* What is asked
Rewrite the listing from the line containing "country: Equatorial Guinea" through the line containing "genus: Hymenophyllum", inclusive, as a two-column CSV with the headers field and value. Give one row per line, put each entry in its own quoted field, and replace any line breaks with spaces.

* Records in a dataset
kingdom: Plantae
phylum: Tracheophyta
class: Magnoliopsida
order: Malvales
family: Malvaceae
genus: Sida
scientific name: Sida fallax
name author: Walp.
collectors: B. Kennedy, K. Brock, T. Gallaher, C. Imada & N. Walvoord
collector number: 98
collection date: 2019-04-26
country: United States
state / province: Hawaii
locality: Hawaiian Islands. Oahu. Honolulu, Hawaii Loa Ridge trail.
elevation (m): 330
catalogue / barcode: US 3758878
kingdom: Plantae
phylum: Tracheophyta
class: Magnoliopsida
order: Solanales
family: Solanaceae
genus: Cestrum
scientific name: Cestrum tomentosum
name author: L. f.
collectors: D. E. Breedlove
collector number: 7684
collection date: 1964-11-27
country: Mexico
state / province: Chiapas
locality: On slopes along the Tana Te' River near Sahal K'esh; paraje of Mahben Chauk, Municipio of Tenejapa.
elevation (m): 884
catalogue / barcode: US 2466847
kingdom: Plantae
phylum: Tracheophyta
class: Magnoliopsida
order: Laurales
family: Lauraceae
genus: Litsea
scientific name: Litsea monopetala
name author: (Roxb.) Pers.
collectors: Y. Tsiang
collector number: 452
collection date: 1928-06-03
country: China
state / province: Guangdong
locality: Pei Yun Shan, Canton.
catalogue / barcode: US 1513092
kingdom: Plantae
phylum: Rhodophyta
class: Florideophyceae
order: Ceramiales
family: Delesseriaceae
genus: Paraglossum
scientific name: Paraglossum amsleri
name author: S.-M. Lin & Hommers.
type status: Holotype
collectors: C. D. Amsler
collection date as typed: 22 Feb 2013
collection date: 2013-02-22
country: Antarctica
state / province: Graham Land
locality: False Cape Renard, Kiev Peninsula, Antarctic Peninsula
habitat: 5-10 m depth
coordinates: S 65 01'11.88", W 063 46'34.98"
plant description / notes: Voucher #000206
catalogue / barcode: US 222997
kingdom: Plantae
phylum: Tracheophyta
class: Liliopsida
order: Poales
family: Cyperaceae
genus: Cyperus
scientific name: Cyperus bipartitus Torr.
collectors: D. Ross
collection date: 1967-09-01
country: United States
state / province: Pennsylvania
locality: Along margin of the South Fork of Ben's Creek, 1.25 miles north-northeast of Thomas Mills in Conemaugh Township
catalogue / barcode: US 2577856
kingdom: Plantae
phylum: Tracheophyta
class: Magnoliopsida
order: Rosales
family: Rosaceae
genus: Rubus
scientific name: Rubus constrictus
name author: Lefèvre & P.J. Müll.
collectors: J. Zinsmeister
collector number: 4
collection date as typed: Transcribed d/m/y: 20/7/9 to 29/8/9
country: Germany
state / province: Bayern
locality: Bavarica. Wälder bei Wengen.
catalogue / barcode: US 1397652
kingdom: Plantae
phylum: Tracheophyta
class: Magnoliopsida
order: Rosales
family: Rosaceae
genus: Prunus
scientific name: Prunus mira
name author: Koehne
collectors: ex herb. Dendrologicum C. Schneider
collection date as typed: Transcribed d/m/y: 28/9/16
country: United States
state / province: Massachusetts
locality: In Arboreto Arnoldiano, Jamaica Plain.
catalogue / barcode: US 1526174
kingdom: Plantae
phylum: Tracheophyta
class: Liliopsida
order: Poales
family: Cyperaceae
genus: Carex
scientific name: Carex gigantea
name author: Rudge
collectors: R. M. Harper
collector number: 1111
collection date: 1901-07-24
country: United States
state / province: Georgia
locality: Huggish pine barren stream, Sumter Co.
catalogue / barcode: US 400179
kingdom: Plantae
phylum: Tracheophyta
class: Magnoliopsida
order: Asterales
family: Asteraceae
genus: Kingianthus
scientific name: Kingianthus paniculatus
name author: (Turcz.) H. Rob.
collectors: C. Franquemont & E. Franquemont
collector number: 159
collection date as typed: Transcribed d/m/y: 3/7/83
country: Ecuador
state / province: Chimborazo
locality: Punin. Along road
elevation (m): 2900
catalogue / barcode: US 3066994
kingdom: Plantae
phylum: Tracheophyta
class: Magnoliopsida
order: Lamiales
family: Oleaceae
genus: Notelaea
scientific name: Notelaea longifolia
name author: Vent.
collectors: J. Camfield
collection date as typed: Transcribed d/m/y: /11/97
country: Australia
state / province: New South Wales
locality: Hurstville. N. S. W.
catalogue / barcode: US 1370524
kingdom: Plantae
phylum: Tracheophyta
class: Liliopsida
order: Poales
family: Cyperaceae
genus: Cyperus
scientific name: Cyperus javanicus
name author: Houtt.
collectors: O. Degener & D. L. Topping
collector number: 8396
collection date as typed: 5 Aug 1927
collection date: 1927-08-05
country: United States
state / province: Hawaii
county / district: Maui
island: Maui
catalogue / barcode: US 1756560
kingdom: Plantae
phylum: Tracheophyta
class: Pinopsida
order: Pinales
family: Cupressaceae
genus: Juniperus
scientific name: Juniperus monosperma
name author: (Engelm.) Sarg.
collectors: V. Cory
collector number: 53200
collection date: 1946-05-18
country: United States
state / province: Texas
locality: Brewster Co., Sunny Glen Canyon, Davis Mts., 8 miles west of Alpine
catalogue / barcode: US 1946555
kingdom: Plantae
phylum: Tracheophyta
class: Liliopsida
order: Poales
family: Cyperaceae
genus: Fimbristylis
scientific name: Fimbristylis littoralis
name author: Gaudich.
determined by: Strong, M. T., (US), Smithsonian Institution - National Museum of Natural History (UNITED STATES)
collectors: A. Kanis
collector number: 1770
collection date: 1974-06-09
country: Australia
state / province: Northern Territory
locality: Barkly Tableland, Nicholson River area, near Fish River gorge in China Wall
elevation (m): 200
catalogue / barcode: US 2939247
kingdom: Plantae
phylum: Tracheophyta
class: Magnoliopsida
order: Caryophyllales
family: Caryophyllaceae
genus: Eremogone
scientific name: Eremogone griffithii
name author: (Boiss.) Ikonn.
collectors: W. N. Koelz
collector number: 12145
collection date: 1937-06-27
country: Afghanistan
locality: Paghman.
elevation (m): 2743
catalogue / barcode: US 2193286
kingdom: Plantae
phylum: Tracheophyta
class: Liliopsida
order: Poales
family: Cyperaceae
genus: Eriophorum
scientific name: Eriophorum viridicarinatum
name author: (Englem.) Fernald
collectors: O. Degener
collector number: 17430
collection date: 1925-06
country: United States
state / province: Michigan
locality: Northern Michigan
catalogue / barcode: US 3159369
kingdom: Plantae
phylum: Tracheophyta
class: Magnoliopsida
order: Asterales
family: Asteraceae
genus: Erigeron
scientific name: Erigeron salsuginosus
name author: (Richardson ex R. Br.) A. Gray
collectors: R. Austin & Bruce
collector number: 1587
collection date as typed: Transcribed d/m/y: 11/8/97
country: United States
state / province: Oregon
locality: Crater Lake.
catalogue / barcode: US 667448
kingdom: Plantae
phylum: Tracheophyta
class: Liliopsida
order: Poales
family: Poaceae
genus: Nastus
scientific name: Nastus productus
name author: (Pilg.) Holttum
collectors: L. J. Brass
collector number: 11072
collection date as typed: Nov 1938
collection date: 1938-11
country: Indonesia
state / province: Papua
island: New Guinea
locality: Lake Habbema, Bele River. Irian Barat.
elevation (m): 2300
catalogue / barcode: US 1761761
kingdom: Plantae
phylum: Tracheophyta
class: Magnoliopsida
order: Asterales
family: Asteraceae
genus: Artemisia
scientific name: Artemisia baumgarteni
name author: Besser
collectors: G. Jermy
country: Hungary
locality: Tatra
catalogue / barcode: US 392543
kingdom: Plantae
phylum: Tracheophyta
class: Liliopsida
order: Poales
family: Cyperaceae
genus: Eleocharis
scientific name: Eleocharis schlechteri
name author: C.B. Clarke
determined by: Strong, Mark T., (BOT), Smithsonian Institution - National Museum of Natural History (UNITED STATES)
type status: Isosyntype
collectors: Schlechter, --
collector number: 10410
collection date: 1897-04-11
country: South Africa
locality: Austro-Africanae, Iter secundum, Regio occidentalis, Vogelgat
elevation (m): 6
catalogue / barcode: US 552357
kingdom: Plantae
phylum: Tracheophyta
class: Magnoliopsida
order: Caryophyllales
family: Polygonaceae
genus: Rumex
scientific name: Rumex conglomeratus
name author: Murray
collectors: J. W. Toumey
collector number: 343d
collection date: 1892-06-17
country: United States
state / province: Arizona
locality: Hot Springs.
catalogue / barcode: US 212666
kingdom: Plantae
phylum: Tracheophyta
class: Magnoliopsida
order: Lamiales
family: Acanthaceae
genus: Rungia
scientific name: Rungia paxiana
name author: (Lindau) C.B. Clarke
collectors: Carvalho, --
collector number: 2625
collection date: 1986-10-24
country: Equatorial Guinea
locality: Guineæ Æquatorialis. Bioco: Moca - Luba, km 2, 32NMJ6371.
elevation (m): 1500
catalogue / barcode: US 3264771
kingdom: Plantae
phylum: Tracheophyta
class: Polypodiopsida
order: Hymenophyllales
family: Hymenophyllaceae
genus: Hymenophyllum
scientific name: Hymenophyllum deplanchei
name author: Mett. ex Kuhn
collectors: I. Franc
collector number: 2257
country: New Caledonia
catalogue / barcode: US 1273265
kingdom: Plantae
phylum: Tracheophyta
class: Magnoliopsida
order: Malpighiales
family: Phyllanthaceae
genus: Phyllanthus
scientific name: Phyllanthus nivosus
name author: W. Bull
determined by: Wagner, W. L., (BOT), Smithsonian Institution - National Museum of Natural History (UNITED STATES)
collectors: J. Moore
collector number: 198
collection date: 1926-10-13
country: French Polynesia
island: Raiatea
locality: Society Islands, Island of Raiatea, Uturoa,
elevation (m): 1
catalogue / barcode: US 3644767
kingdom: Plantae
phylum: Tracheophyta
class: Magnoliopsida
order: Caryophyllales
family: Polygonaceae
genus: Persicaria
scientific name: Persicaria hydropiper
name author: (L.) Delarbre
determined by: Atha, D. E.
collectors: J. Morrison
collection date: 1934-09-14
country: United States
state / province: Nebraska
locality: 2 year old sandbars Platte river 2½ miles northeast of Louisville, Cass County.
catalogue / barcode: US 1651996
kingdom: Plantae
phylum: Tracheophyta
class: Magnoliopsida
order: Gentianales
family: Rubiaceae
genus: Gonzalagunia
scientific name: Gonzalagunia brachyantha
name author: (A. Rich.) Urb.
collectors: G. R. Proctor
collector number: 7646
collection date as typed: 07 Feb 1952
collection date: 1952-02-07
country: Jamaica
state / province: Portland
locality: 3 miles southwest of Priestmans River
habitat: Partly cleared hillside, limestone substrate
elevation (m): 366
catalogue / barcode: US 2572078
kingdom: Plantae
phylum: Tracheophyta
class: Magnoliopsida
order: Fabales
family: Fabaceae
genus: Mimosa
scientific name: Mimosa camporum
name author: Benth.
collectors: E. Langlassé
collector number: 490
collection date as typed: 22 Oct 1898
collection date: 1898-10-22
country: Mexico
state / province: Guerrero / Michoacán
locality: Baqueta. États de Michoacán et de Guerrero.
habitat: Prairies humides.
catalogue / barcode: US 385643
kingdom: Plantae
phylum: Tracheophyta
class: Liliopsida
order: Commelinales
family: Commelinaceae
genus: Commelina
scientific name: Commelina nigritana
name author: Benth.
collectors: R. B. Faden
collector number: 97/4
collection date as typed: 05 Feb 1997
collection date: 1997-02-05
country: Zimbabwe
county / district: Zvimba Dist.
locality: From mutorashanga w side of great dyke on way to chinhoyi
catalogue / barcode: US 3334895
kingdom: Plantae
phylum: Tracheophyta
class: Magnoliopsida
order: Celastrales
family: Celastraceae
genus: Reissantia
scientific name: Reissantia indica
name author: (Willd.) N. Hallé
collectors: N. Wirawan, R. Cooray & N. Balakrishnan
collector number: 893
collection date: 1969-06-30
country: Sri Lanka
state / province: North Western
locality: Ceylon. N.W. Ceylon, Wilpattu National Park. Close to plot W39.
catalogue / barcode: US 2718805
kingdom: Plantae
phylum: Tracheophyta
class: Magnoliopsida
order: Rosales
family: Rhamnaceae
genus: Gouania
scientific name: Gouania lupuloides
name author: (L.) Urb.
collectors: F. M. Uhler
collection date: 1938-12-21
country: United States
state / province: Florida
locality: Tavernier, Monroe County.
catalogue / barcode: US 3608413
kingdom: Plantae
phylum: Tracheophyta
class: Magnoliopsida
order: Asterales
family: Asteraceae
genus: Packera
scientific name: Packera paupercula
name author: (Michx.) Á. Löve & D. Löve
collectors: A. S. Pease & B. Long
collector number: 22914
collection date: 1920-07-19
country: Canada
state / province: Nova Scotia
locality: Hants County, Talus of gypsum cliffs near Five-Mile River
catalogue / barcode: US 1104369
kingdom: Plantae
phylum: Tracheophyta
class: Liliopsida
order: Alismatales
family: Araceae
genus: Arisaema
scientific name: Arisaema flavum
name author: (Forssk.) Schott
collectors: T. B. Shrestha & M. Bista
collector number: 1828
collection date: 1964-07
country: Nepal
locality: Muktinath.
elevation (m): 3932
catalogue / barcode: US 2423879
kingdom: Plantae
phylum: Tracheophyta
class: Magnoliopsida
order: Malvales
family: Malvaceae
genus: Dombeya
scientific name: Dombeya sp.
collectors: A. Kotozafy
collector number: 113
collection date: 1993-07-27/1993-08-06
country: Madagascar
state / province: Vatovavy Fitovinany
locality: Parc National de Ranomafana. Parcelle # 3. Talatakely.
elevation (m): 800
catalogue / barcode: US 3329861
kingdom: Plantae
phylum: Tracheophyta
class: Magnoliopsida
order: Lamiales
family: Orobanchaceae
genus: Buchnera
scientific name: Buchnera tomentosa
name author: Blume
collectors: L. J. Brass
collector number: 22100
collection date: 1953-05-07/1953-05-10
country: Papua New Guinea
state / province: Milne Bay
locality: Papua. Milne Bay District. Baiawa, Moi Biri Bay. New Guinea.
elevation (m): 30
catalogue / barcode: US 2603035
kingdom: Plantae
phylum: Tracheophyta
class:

* Expected output
field,value
"country:","Equatorial Guinea"
"locality:","Guineæ Æquatorialis. Bioco: Moca - Luba, km 2, 32NMJ6371."
"elevation (m):","1500"
"catalogue / barcode:","US 3264771"
"kingdom:","Plantae"
"phylum:","Tracheophyta"
"class:","Polypodiopsida"
"order:","Hymenophyllales"
"family:","Hymenophyllaceae"
"genus:","Hymenophyllum"